Looking at the records below, please say how many lines contain the word "second", as a bare number.

* * * * * * * * *

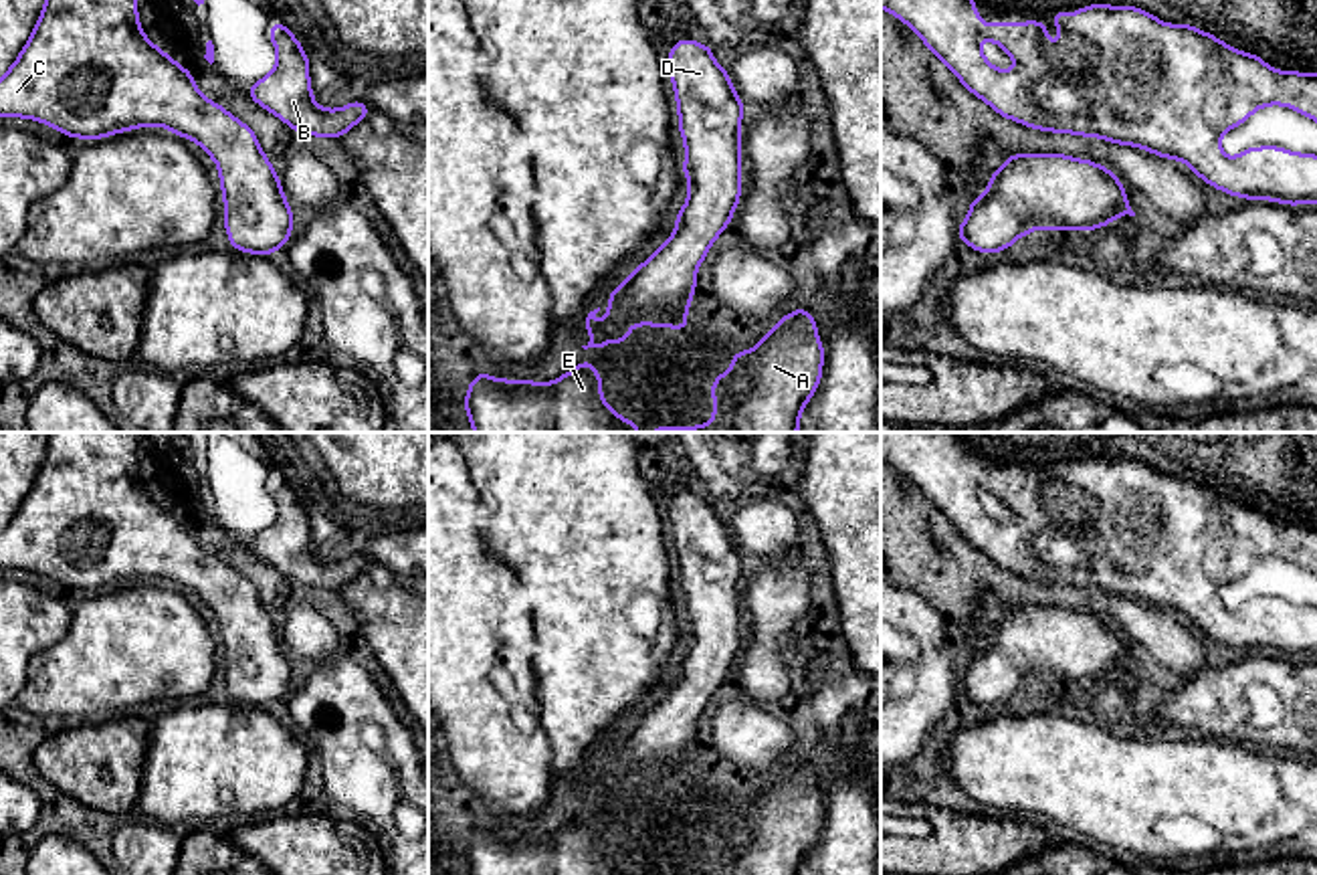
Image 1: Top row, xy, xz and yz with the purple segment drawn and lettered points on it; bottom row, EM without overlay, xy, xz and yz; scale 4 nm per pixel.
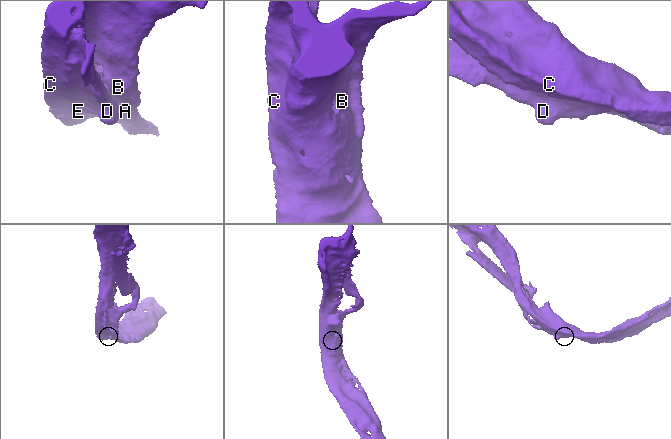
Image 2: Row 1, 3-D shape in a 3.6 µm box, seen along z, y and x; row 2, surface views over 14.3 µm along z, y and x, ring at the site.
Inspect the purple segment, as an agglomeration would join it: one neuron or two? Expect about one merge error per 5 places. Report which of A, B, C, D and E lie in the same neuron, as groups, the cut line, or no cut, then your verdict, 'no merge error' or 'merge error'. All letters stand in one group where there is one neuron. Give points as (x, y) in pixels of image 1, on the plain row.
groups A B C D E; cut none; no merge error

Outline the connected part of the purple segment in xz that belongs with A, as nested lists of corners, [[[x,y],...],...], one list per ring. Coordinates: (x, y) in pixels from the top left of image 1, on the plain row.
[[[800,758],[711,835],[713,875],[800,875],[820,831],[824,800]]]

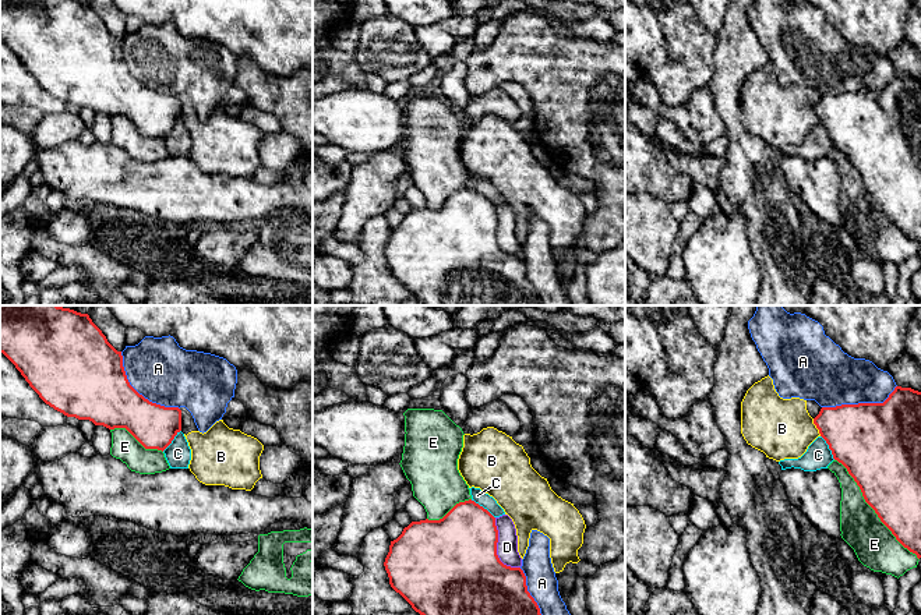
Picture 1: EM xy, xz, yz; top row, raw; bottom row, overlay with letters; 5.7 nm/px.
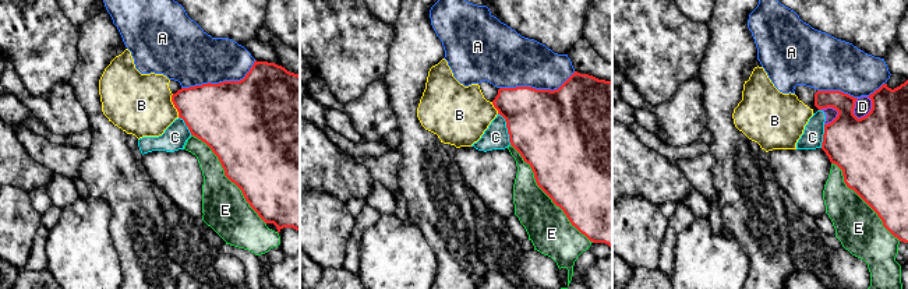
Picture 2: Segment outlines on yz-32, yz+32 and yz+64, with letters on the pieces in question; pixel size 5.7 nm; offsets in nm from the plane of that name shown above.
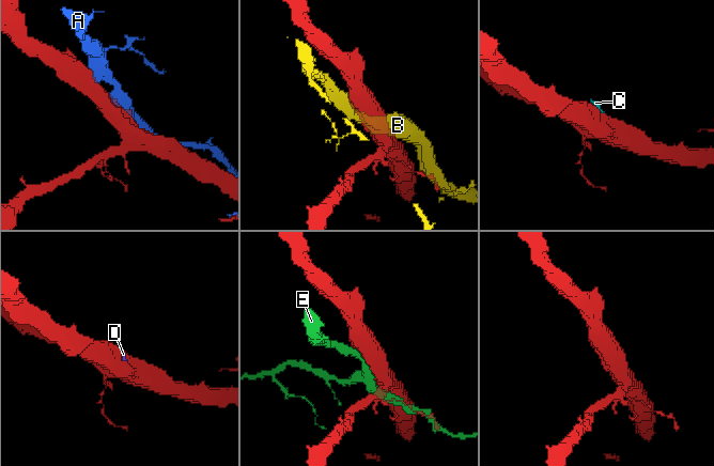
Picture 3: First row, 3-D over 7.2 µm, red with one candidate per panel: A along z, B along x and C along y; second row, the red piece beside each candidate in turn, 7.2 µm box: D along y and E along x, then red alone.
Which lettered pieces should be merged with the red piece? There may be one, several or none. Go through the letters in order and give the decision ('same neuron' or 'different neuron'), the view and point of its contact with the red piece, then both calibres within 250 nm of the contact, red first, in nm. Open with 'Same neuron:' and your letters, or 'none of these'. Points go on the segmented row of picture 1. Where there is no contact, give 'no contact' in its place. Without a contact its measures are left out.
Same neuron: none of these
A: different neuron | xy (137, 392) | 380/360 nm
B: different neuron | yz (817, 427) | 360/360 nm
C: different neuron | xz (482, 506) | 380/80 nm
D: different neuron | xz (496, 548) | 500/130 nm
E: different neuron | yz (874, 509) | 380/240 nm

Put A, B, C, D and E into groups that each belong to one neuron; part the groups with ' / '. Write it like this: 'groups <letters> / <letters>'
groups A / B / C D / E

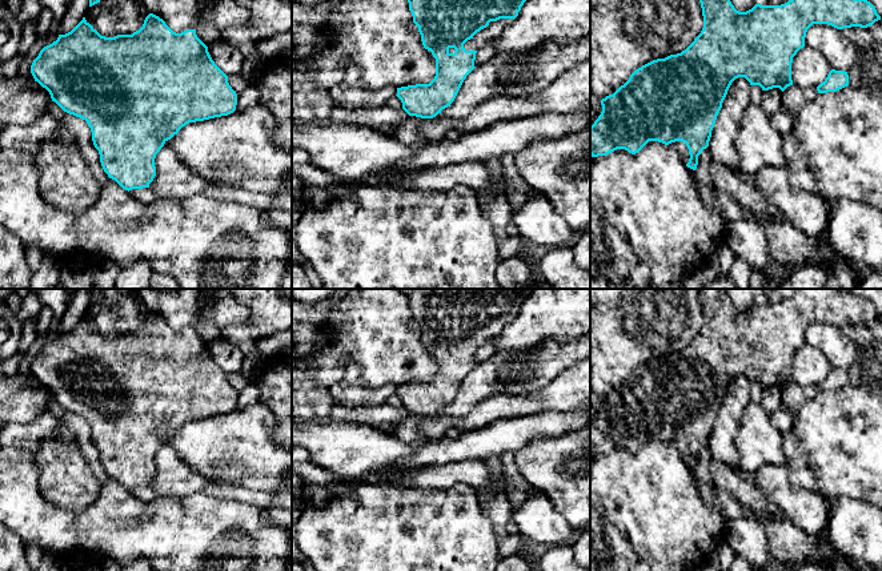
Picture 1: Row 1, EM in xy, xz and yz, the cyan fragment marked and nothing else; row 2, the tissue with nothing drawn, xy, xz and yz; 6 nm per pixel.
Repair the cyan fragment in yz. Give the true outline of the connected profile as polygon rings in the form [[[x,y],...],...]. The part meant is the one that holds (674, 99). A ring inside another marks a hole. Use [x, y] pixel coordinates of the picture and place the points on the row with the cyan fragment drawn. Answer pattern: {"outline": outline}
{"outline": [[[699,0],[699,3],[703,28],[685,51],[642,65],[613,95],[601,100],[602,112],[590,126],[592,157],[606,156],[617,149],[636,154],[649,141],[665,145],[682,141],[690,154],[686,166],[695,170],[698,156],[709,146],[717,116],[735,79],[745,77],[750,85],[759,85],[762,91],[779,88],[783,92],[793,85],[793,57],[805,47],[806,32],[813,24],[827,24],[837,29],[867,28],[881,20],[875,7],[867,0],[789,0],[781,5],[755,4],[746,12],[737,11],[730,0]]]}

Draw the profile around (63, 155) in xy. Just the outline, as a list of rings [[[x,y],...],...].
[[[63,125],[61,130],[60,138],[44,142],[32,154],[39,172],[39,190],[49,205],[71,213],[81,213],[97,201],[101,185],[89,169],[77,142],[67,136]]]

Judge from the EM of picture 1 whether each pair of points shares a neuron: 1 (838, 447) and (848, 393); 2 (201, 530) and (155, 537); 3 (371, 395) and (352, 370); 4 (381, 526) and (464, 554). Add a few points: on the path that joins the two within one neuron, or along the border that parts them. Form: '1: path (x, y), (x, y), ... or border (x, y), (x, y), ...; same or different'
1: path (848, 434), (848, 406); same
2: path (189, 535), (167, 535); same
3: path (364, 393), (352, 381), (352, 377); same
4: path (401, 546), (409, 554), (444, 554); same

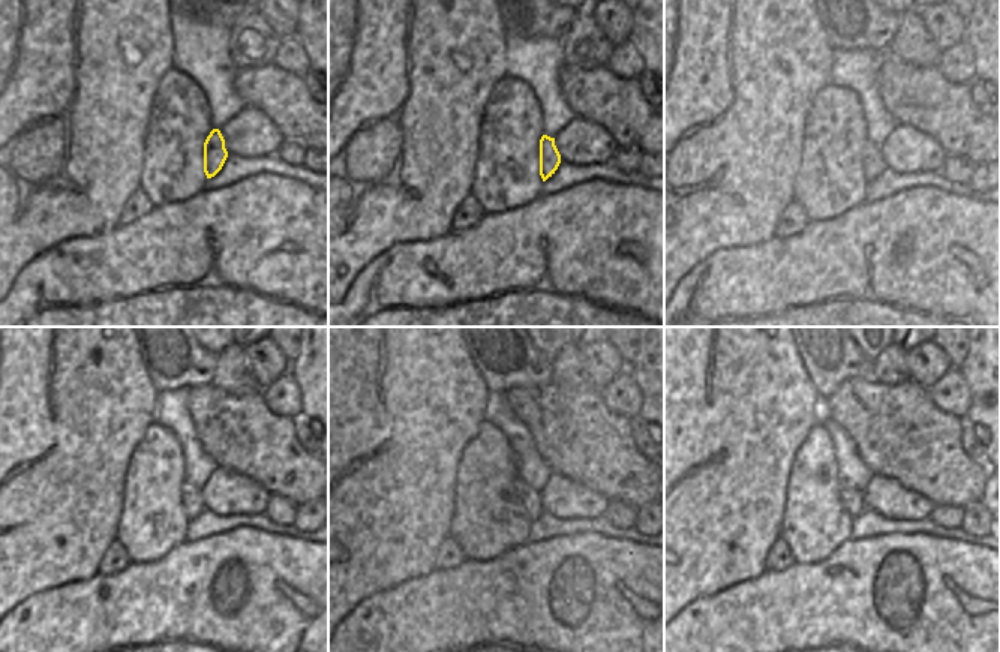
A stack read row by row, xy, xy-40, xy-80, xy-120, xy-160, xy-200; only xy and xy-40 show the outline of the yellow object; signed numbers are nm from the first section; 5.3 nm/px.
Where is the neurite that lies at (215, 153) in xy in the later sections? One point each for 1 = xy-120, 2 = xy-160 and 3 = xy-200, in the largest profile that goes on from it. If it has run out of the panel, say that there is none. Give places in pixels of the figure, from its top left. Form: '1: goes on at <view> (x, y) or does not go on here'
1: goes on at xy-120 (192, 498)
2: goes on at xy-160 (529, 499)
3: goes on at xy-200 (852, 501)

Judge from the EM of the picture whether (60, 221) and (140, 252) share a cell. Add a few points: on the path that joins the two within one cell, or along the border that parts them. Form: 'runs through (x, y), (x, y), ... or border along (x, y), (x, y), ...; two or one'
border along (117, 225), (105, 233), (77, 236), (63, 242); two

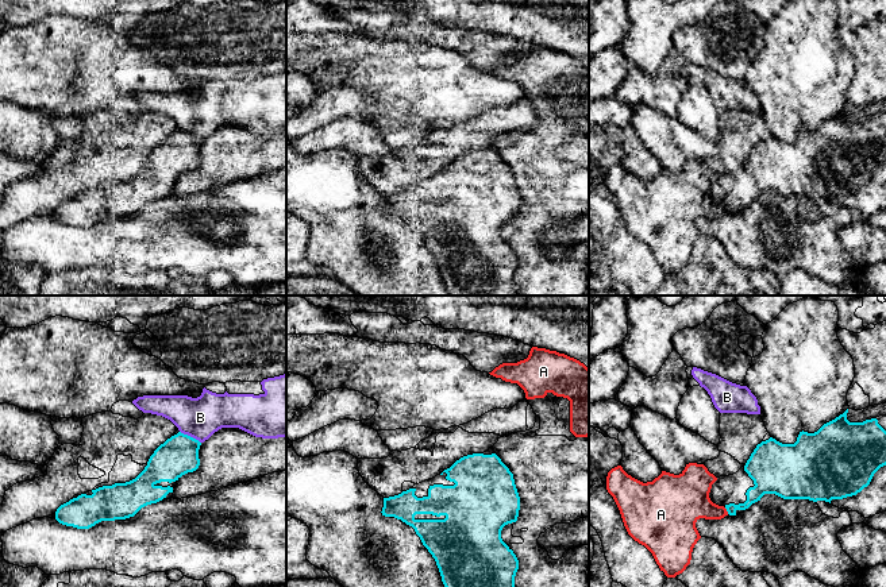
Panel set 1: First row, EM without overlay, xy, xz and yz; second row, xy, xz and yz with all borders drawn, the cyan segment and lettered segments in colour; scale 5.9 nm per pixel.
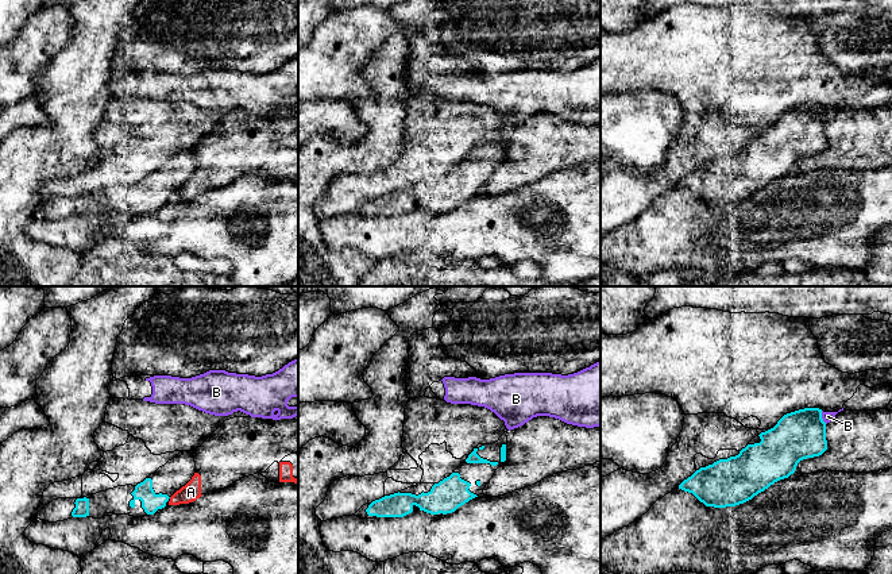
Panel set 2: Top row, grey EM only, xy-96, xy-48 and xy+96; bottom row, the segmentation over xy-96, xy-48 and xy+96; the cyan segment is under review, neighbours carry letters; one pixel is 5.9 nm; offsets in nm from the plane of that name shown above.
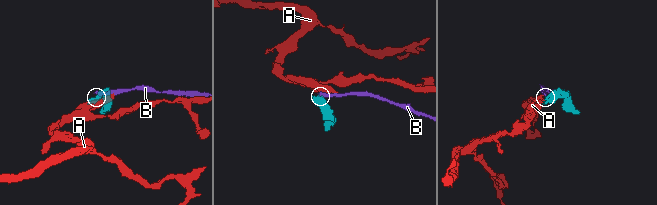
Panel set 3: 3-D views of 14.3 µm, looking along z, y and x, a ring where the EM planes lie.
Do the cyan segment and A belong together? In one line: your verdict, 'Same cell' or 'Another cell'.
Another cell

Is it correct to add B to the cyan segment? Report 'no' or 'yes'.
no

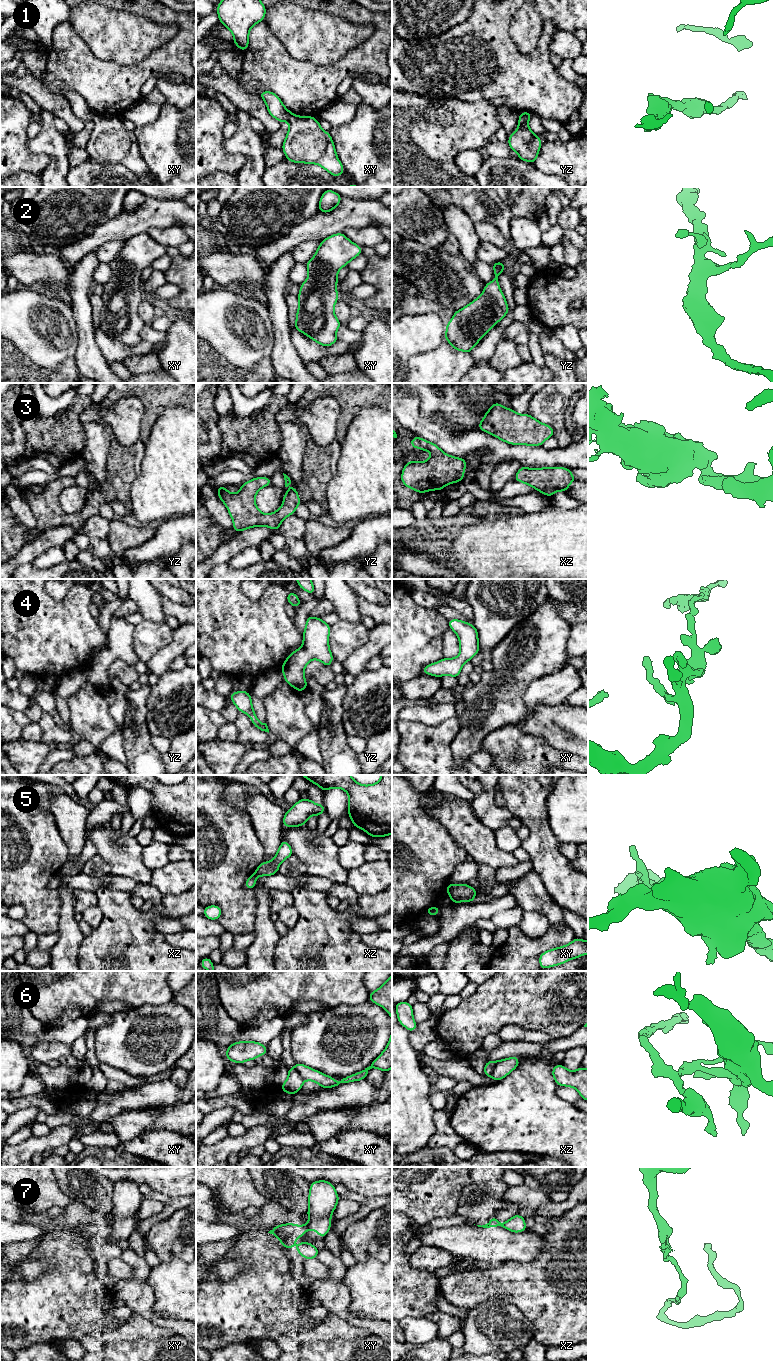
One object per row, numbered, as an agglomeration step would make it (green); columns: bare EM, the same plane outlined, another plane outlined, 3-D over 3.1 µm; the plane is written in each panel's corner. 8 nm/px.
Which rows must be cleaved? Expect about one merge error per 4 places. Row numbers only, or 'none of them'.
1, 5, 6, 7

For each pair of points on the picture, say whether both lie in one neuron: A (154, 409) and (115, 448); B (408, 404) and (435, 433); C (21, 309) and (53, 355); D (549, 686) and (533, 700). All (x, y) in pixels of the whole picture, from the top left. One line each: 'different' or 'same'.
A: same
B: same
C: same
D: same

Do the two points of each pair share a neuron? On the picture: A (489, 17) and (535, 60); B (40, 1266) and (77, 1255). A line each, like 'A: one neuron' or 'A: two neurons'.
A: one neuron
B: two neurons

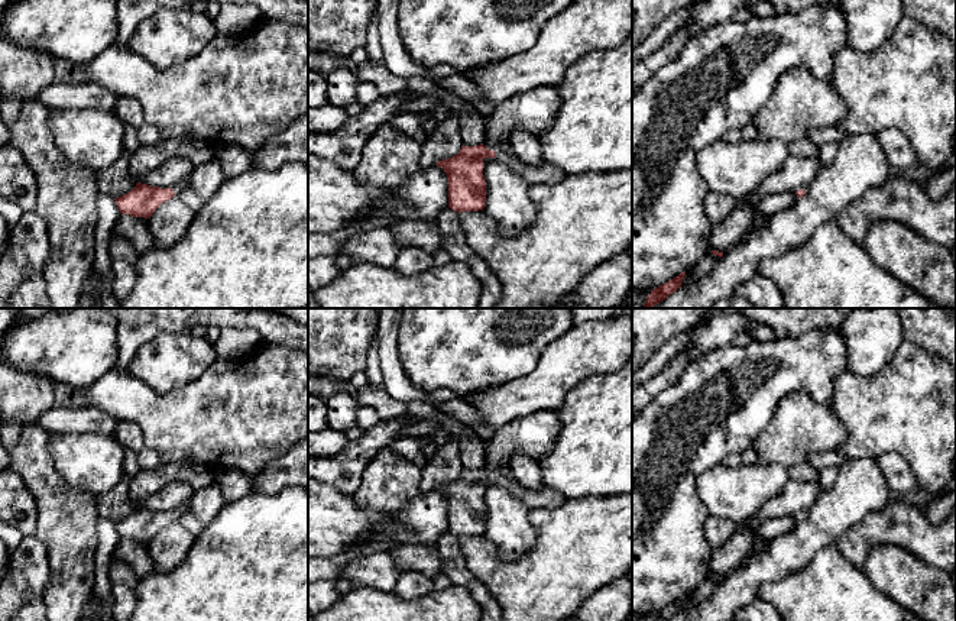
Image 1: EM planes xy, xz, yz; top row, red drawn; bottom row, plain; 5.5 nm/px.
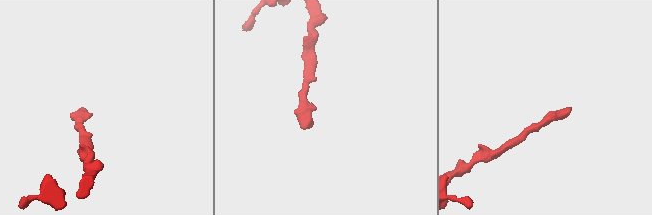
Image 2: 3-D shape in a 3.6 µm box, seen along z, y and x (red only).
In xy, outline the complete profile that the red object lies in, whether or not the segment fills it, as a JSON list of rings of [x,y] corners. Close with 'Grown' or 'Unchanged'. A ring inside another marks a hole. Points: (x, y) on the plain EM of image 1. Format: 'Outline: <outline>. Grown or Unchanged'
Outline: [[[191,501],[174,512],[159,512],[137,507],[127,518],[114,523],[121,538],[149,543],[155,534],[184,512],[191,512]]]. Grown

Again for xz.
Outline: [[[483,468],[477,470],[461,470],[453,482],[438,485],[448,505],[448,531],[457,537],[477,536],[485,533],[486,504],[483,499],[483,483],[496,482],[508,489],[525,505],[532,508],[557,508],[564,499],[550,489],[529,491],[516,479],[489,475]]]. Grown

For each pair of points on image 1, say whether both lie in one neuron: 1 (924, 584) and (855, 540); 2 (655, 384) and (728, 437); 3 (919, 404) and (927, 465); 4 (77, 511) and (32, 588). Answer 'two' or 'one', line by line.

* * * * * * * * *

> [Your solution]
2